House Considers Use of Term “Illegal Alien”

Commentary

June 16, 2016

By Dale L. Wilcox

This week the House will debate whether to reverse the Library of Congress’s recent decision to strike the term “illegal alien” from its immigration research briefs. The Library, a taxpayer-funded entity that serves as the central research arm for Congress, made the decision in March claiming the term had “become pejorative.” But whether the decision is actually intended to narrow the range of thought, rather than purify it, is a question the House will hopefully take up and pursue aggressively.

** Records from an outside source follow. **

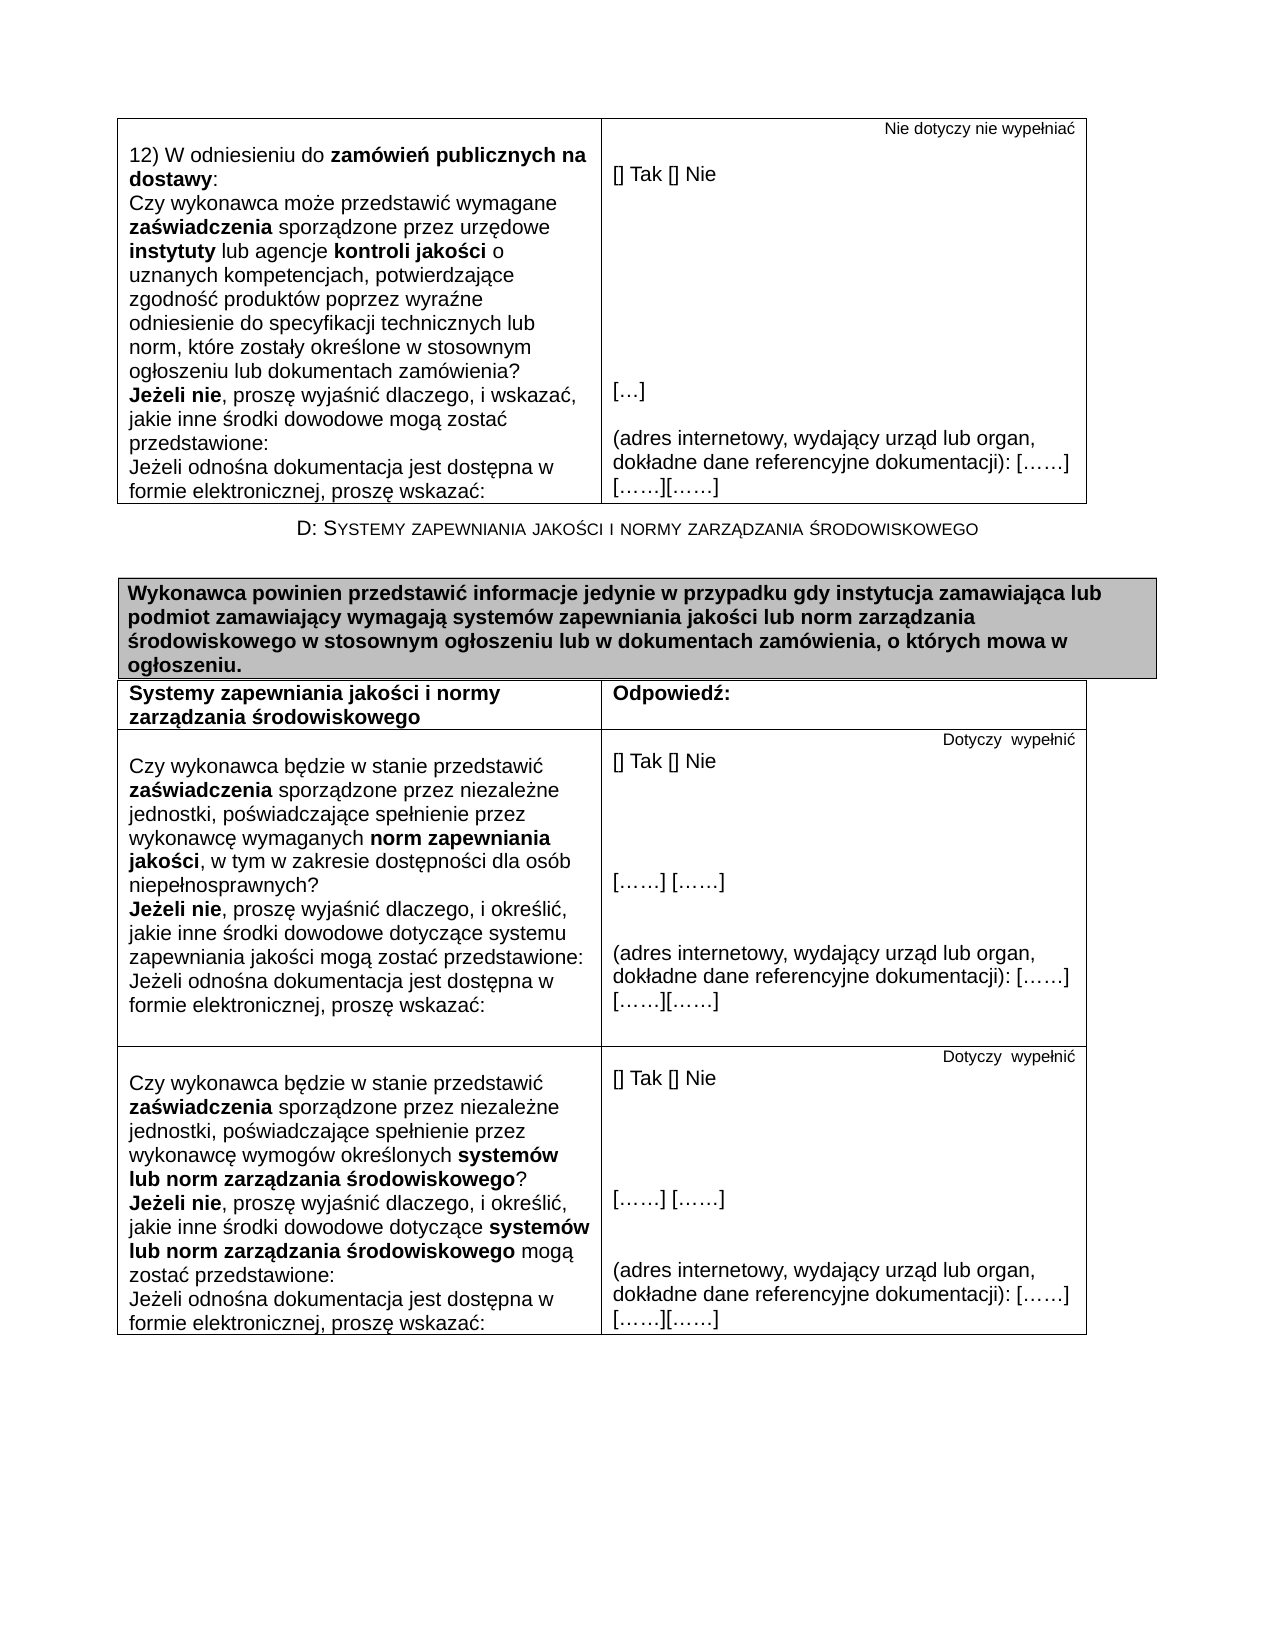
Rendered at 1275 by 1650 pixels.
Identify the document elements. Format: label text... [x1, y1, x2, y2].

table_cell Nie dotyczy nie wypełniać [] Tak [] Nie […] (adres internetowy, wydający urząd lub organ, dokładne dane referencyjne dokumentacji): [……][……][……] [602, 119, 1086, 502]
table_cell Dotyczy wypełnić [] Tak [] Nie [……] [……] (adres internetowy, wydający urząd lub organ, dokładne dane referencyjne dokumentacji): [……][……][……] [602, 730, 1086, 1046]
table_cell 12) W odniesieniu do zamówień publicznych na dostawy: Czy wykonawca może przedstawić wymagane zaświadczenia sporządzone przez urzędowe instytuty lub agencje kontroli jakości o uznanych kompetencjach, potwierdzające zgodność produktów poprzez wyraźne odniesienie do specyfikacji technicznych lub norm, które zostały określone w stosownym ogłoszeniu lub dokumentach zamówienia? Jeżeli nie, proszę wyjaśnić dlaczego, i wskazać, jakie inne środki dowodowe mogą zostać przedstawione: Jeżeli odnośna dokumentacja jest dostępna w formie elektronicznej, proszę wskazać: [118, 119, 601, 502]
table_cell Czy wykonawca będzie w stanie przedstawić zaświadczenia sporządzone przez niezależne jednostki, poświadczające spełnienie przez wykonawcę wymogów określonych systemów lub norm zarządzania środowiskowego? Jeżeli nie, proszę wyjaśnić dlaczego, i określić, jakie inne środki dowodowe dotyczące systemów lub norm zarządzania środowiskowego mogą zostać przedstawione: Jeżeli odnośna dokumentacja jest dostępna w formie elektronicznej, proszę wskazać: [118, 1047, 601, 1334]
text Wykonawca powinien przedstawić informacje jedynie w przypadku gdy instytucja zamawiająca lub podmiot zamawiający wymagają systemów zapewniania jakości lub norm zarządzania środowiskowego w stosownym ogłoszeniu lub w dokumentach zamówienia, o których mowa w ogłoszeniu. [119, 579, 1156, 678]
table_header Systemy zapewniania jakości i normy zarządzania środowiskowego [118, 681, 601, 728]
table_cell Czy wykonawca będzie w stanie przedstawić zaświadczenia sporządzone przez niezależne jednostki, poświadczające spełnienie przez wykonawcę wymaganych norm zapewniania jakości, w tym w zakresie dostępności dla osób niepełnosprawnych? Jeżeli nie, proszę wyjaśnić dlaczego, i określić, jakie inne środki dowodowe dotyczące systemu zapewniania jakości mogą zostać przedstawione: Jeżeli odnośna dokumentacja jest dostępna w formie elektronicznej, proszę wskazać: [118, 730, 601, 1046]
text D: Systemy zapewniania jakości i normy zarządzania środowiskowego [118, 516, 1157, 540]
table_header Odpowiedź: [602, 681, 1086, 728]
table_cell Dotyczy wypełnić [] Tak [] Nie [……] [……] (adres internetowy, wydający urząd lub organ, dokładne dane referencyjne dokumentacji): [……][……][……] [602, 1047, 1086, 1334]
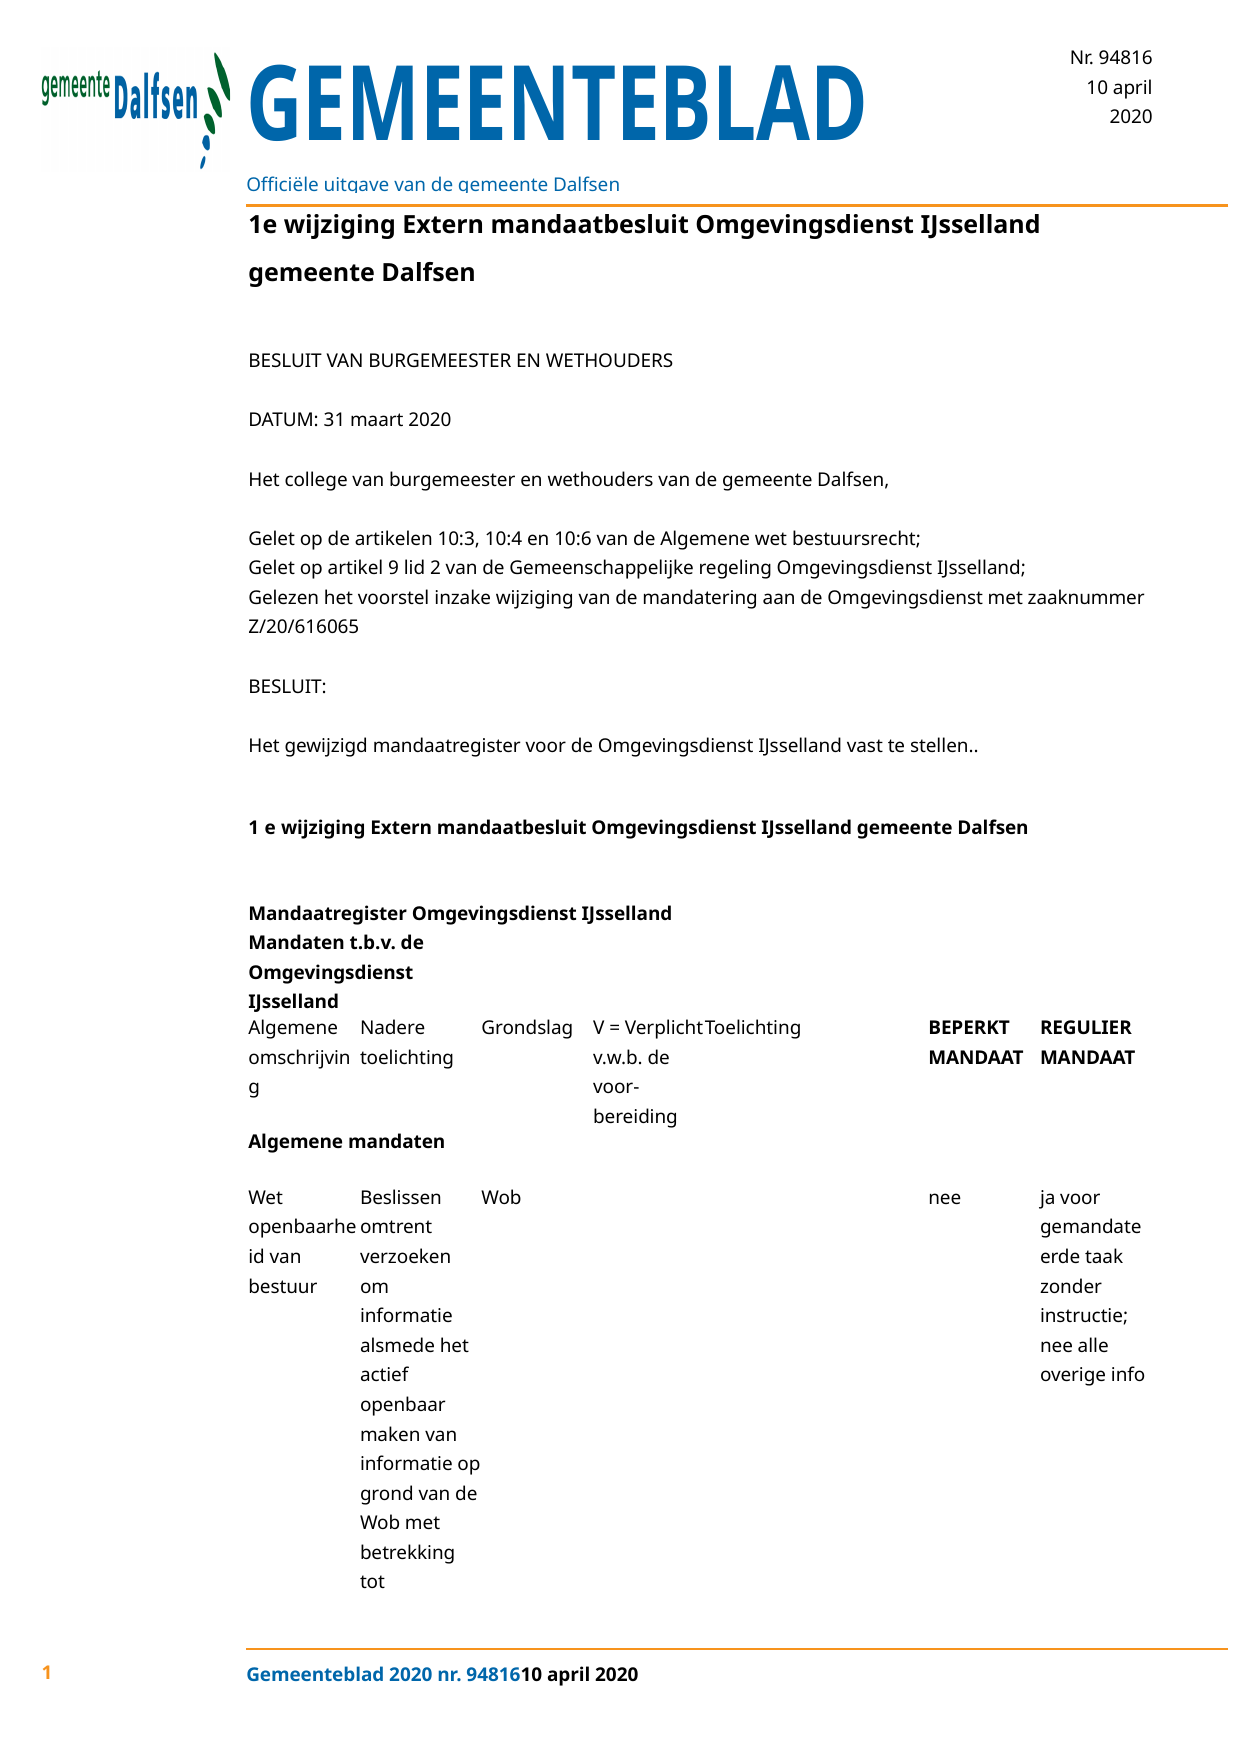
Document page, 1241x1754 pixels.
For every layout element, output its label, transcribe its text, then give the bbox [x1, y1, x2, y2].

text 1e wijziging Extern mandaatbesluit Omgevingsdienst IJsselland gemeente Dalfsen [248, 207, 1152, 288]
table_cell [816, 1184, 928, 1594]
table_cell [816, 1014, 928, 1129]
text Gelezen het voorstel inzake wijziging van de mandatering aan de Omgevingsdienst met zaaknummer Z/20/616065 [248, 584, 1152, 639]
picture [41, 47, 231, 172]
table_header [928, 929, 1152, 1014]
table_cell Algemene omschrijving [248, 1014, 360, 1129]
table_cell [593, 1184, 704, 1594]
table_cell Wet openbaarheid van bestuur [248, 1184, 360, 1594]
text 1 e wijziging Extern mandaatbesluit Omgevingsdienst IJsselland gemeente Dalfsen [248, 812, 1152, 841]
table_cell [593, 1129, 704, 1184]
text Het gewijzigd mandaatregister voor de Omgevingsdienst IJsselland vast te stellen.. [248, 732, 1152, 758]
text DATUM: 31 maart 2020 [248, 407, 1152, 432]
table_cell [481, 1129, 593, 1184]
table_cell Beslissen omtrent verzoeken om informatie alsmede het actief openbaar maken van informatie op grond van de Wob met betrekking tot [360, 1184, 481, 1594]
table_cell Toelichting [705, 1014, 816, 1129]
text Het college van burgemeester en wethouders van de gemeente Dalfsen, [248, 466, 1152, 492]
table_cell [705, 1129, 816, 1184]
text BESLUIT VAN BURGEMEESTER EN WETHOUDERS [248, 347, 1152, 373]
table_cell Wob [481, 1184, 593, 1594]
table_cell [928, 1129, 1040, 1184]
table_cell Nadere toelichting [360, 1014, 481, 1129]
text Gelet op de artikelen 10:3, 10:4 en 10:6 van de Algemene wet bestuursrecht; [248, 525, 1152, 551]
table_cell Algemene mandaten [248, 1129, 481, 1184]
table_cell nee [928, 1184, 1040, 1594]
table_cell [705, 1184, 816, 1594]
table_cell ja voor gemandateerde taak zonder instructie; nee alle overige info [1040, 1184, 1152, 1594]
table_cell REGULIER MANDAAT [1040, 1014, 1152, 1129]
table_header [481, 929, 816, 1014]
table_header Mandaten t.b.v. de Omgevingsdienst IJsselland [248, 929, 481, 1014]
table_cell Grondslag [481, 1014, 593, 1129]
text Gelet op artikel 9 lid 2 van de Gemeenschappelijke regeling Omgevingsdienst IJsselland; [248, 554, 1152, 580]
table_cell BEPERKT MANDAAT [928, 1014, 1040, 1129]
table_cell [1040, 1129, 1152, 1184]
text BESLUIT: [248, 673, 1152, 699]
table_header [816, 929, 928, 1014]
table_cell [816, 1129, 928, 1184]
table_cell V = Verplicht v.w.b. de voor-bereiding [593, 1014, 704, 1129]
text Mandaatregister Omgevingsdienst IJsselland [248, 900, 1152, 925]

In response to the Library’s solicitation for public comment, the Immigration Reform Law Institute (IRLI) submitted a detailed letter outlining the legitimacy of the term’s use and the dangers in purging of it. As defined in the Immigration and Nationality Act, “illegal alien” describes a person who is not a citizen or national of the United States and who either illegally entered the country (a crime) or violated the terms of their admission, such as overstaying a visa (a federal offense). In Title V of the Immigration Reform and Control Act of 1986, which deals with law enforcement, there are five references to “illegal alien” alone. Unsurprisingly then, a Lexis search for the term “illegal alien” in the “US Courts of Appeals Cases” database produces an alert that the “search (‘illegal alien’) has been interrupted because it will return more than 3,000 results.” The same result is obtained when a similar search is performed in the “US District Court Cases” database. The Supreme Court also uses the term, although Justice Sotomayor, previously a member of not one but two pro-amnesty organizations, broke ground in her very first opinion when she chose to assuage the term, using instead the phrase “undocumented immigrant.”

Neither does the Obama DOJ like the term “illegal alien” having gone as far as asking judges in immigration cases to get its use struck from court filings. Their avoidance of the term in Texas’s DAPA-challenge forced the Fifth Circuit to weigh in on the issue when it decided to keep the freeze on that program last year. They set aside a portion of their opinion to discuss the issue, quoting a leading legal lexicographer who’s stated that “illegal alien” is “not an opprobrious epithet: it describes one present in a country in violation of the immigration laws (hence ‘illegal’).”

Ridding the vernacular of the term is clearly seen by the open-borders lobby as a key step in pushing through its immigration agenda. To exchange the descriptor “illegal” with “undocumented” is, of course, to pacify the underlying act and to treat the individuals in question as having done nothing wrong. But the language of our laws, like elsewhere, demands precision. Recently, the federal district court in Nebraska rightly pilloried a party’s use of the phrase “undocumented persons”, saying it was unspecific “because many persons possessing certain documentation may nonetheless be ‘illegal aliens’ as a matter of law”—To its credit, the Library of Congress recognizes this problem, although their new chosen alternative, “noncitizen”, seems to combine illegal with legal alien and be even less specific. Indeed, most “undocumented” immigrants actually do have documents; just illegally obtained ones. The Social Security Administration has estimated that 3 out of 4 illegal aliens have social security numbers, which they’ve either stolen from members of the public (disproportionately children) or simply made up. A more accurate term therefore might be “illegally documented aliens”, a term IRLI supports for the simple reason that it would bring more attention to the giant problem of identity theft.

Never ashamed at appearing hyperbolic, the open-borders lobby asserts that “illegal alien” is a “dehumanizing” term, as if identifying someone as an illegal alien actually banishes them from the human race. It must be appreciated, however, that succumbing to their intimidations will have very real consequences. To convince the American public that illegal immigration is not really illegal, then amnesty no longer is amnesty, and enforcing immigration law becomes unjust and unnecessary. This works to remove the ability of American citizens from exercising the core element of national sovereignty: being able to form the nation’s own admissions policy and freely decide who and how many can be invited into the country.

In 1921 the American public made a conscious decision (which has unfortunately unraveled since) to end mass immigration, focusing instead on giving the domestic labor market space to function naturally and ensuring against the nation becoming, as Teddy Roosevelt feared, a “polyglot boarding house.” If the open-borders lobby is successful in delegitimizing our communal independence and ability to control the flow of newcomers, we’ll never be free to make that choice again.